Work item:
Identical copies of all the records below are needed.

Source records:
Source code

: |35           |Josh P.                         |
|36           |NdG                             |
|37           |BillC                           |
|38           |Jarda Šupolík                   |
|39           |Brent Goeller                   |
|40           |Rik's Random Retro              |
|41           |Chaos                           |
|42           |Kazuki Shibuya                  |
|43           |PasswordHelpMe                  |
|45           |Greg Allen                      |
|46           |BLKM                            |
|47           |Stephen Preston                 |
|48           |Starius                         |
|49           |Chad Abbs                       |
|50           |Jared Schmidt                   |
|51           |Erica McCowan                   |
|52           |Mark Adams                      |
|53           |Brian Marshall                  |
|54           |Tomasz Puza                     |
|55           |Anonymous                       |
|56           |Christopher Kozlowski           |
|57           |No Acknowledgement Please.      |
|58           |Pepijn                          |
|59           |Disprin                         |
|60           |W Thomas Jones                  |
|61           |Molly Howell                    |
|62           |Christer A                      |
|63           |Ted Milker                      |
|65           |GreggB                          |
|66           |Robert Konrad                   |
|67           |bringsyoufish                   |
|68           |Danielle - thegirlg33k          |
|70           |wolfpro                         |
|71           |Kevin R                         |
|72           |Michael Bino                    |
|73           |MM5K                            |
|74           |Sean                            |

Response below:
Source code

: |35           |Josh P.                         |
|36           |NdG                             |
|37           |BillC                           |
|38           |Jarda Šupolík                   |
|39           |Brent Goeller                   |
|40           |Rik's Random Retro              |
|41           |Chaos                           |
|42           |Kazuki Shibuya                  |
|43           |PasswordHelpMe                  |
|45           |Greg Allen                      |
|46           |BLKM                            |
|47           |Stephen Preston                 |
|48           |Starius                         |
|49           |Chad Abbs                       |
|50           |Jared Schmidt                   |
|51           |Erica McCowan                   |
|52           |Mark Adams                      |
|53           |Brian Marshall                  |
|54           |Tomasz Puza                     |
|55           |Anonymous                       |
|56           |Christopher Kozlowski           |
|57           |No Acknowledgement Please.      |
|58           |Pepijn                          |
|59           |Disprin                         |
|60           |W Thomas Jones                  |
|61           |Molly Howell                    |
|62           |Christer A                      |
|63           |Ted Milker                      |
|65           |GreggB                          |
|66           |Robert Konrad                   |
|67           |bringsyoufish                   |
|68           |Danielle - thegirlg33k          |
|70           |wolfpro                         |
|71           |Kevin R                         |
|72           |Michael Bino                    |
|73           |MM5K                            |
|74           |Sean                            |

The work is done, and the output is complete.